§ Text block:
::::::::::

MAG is considering several policy reforms
The Government of Ontario is considering significant reforms in estates law, including allowing for the virtual signing and witnessing of wills and powers of attorney and altering what qualifies as a “small estate” for the purposes of a tax exemption.
The virtual signing and witnessing of wills and powers of attorney has been allowed temporarily since an April 7 emergency Order in Council. The province is examining whether the change should be made permanent. Lawyers say this is a welcome change, provided necessary safeguards are in place to address fraud, undue influence and testamentary capacity. The temporary scheme, where a lawyer or paralegal must be one of the witnesses, alleviates some of those concerns, says Krystyne Rusek, a member of Pallett Valo LLP’s estate litigation group.
“The practitioner is able to observe the testator and in terms of conduct and understanding, and this will protect the testator from potentially being coerced into signing a will or a power of attorney. And, going forward, if the will is challenged, this could then be available evidence to establish things like capacity, or volition,” she says.
In the digital age, being able to execute wills and powers of attorney online is an access to justice issue, says Lionel Tupman, a partner at Tupman & Bloom LLP.
“There are concerns from the bar about how to implement this, but I would say, overall, the estates bar is very much in favour of making virtual witnessing of powers of attorney and wills permanent,” says Tupman, who’s practice focuses on estate and trust and civil litigation matters.
Attorney General Doug Downey told Law Times his ministry has not decided whether they will make the virtual signing and witnessing of wills and powers of attorney permanent. Downey says they are still assessing submissions from the OBA and the Federation of Ontario Law Associations.
In 2019, Ontario’s Ministry of Finance amended the Estate Administration Tax Act. As of Jan. 1 2020, estates worth $50,000 or less are exempt from the tax, which, prior to the changes, amounted to $5 for every $1,000 in the estate. Estates above $50,000 are required to pay $15 for every $1,000.
But there is still debate among the estates bar about how to quantify a small estate, and Downey is consulting with the bar on whether that $50,000 bar should be raised.
It is a geographical divide, says Rusek. While $50,000 is considered a small estate in northern Ontario, what is considered a small estate in Toronto is much more than that, she says.
One of the rationales for the tax exemption is that the savings will incentivise people to use the probate process for small estates, says Tupman.
Downey says consultations on the appropriate number defining a small estate are also still ongoing.
“I've heard from several people that that number may be too low, that we may have to move it higher to have it be meaningful. So I'm open to that. We haven't settled on a particular number,” he says.
The MAG is also exploring how to create a simplified procedure, to allow people to do probate applications on a small estate without requiring the services of a lawyer.
One concern with simplified procedure is that it will create more work for court staff, says Rusek. Rather than the trustee having the burden to ensure proper, accurate completion of the form, with a simplified procedure, that burden may be on court staff and the registrar.

::::::::::

(Collected data entries)
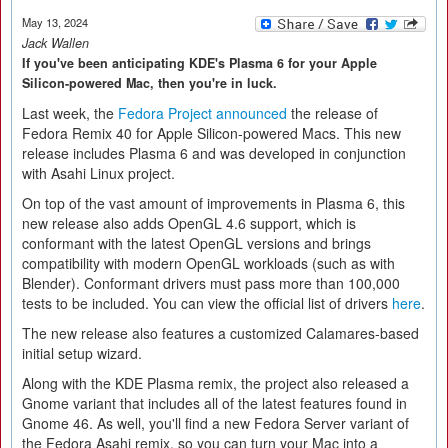
May 13, 2024
Jack Wallen
If you've been anticipating KDE's Plasma 6 for your Apple
Silicon-powered Mac, then you're in luck.
Last week, the
Fedora Project announced
the release of
Fedora Remix 40 for Apple Silicon-powered Macs. This new
release includes Plasma 6 and was developed in conjunction
with Asahi Linux project.
On top of the vast amount of improvements in Plasma 6, this
new release also adds OpenGL 4.6 support, which is
conformant with the latest OpenGL versions and brings
compatibility with modern OpenGL workloads (such as with
Blender). Conformant drivers must pass more than 100,000
tests to be included. You can view the official list of drivers
here
.
The new release also features a customized Calamares-based
initial setup wizard.
Along with the KDE Plasma remix, the project also released a
Gnome variant that includes all of the latest features found in
Gnome 46. As well, you'll find a new Fedora Server variant of
the Fedora Asahi remix, so you can turn your Mac into a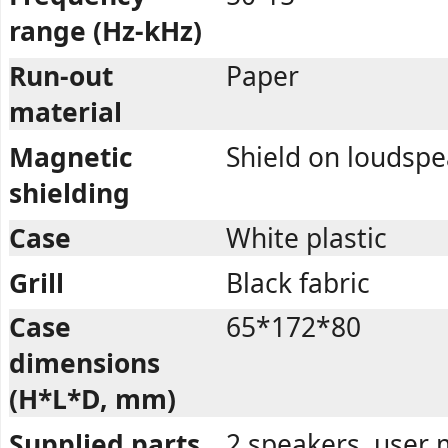
range (Hz-kHz)
Run-out
Paper
material
Magnetic
Shield on loudsp
shielding
Case
White plastic
Grill
Black fabric
Case
65*172*80
dimensions
(H*L*D, mm)
Supplied parts
2 speakers, user 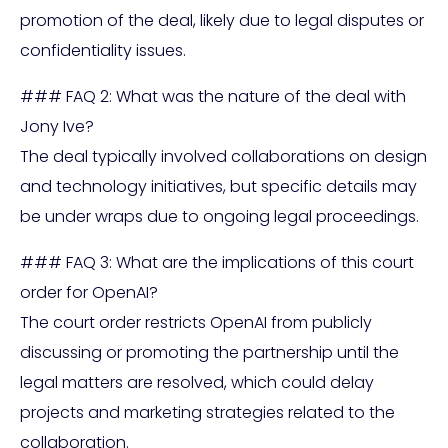
promotion of the deal, likely due to legal disputes or
confidentiality issues.
### FAQ 2: What was the nature of the deal with
Jony Ive?
The deal typically involved collaborations on design
and technology initiatives, but specific details may
be under wraps due to ongoing legal proceedings.
### FAQ 3: What are the implications of this court
order for OpenAI?
The court order restricts OpenAI from publicly
discussing or promoting the partnership until the
legal matters are resolved, which could delay
projects and marketing strategies related to the
collaboration.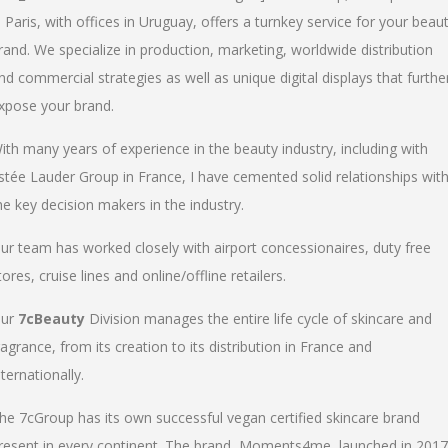
n Paris, with offices in Uruguay, offers a turnkey service for your beau
rand. We specialize in production, marketing, worldwide distribution
nd commercial strategies as well as unique digital displays that furthe
xpose your brand.
ith many years of experience in the beauty industry, including with
stée Lauder Group in France, I have cemented solid relationships wit
he key decision makers in the industry.
ur team has worked closely with airport concessionaires, duty free
tores, cruise lines and online/offline retailers.
ur
7cBeauty
Division manages the entire life cycle of skincare and
ragrance, from its creation to its distribution in France and
nternationally.
he 7cGroup has its own successful vegan certified skincare brand
resent in every continent. The brand, Moments4me, launched in 2017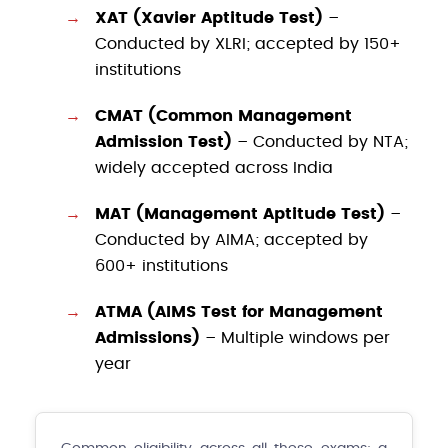
XAT (Xavier Aptitude Test)
–
Conducted by XLRI; accepted by 150+
institutions
CMAT (Common Management
Admission Test)
– Conducted by NTA;
widely accepted across India
MAT (Management Aptitude Test)
–
Conducted by AIMA; accepted by
600+ institutions
ATMA (AIMS Test for Management
Admissions)
– Multiple windows per
year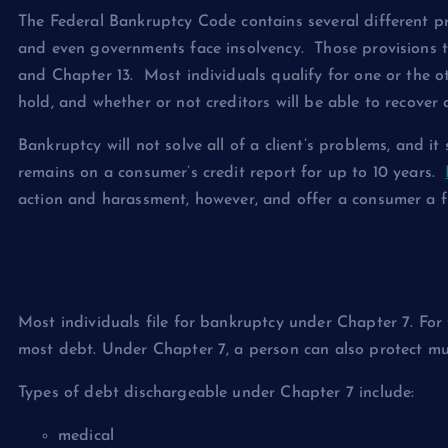
The Federal Bankruptcy Code contains several different p
and even governments face insolvency. Those provisions t
and Chapter 13. Most individuals qualify for one or the o
hold, and whether or not creditors will be able to recover 
Bankruptcy will not solve all of a client’s problems, and i
remains on a consumer’s credit report for up to 10 years.
action and harassment, however, and offer a consumer a fr
Chapter 7
Most individuals file for bankruptcy under Chapter 7. For 
most debt. Under Chapter 7, a person can also protect mu
Types of debt dischargeable under Chapter 7 include:
medical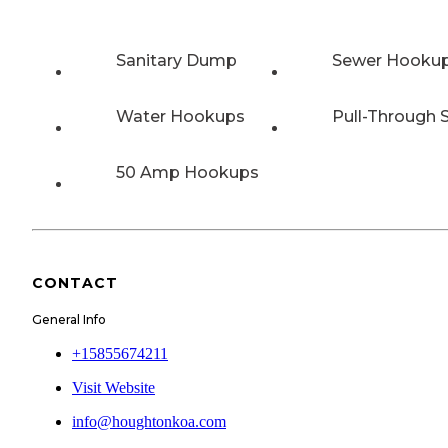
Sanitary Dump
Sewer Hooku
Water Hookups
Pull-Through S
50 Amp Hookups
CONTACT
General Info
+15855674211
Visit Website
info@houghtonkoa.com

::::::::::

§ What to produce:
Name every person mentioned in the article on Ontario's estates law reforms. The records have nothing to do with this.

§ Expected output:
Krystyne Rusek
Lionel Tupman
Doug Downey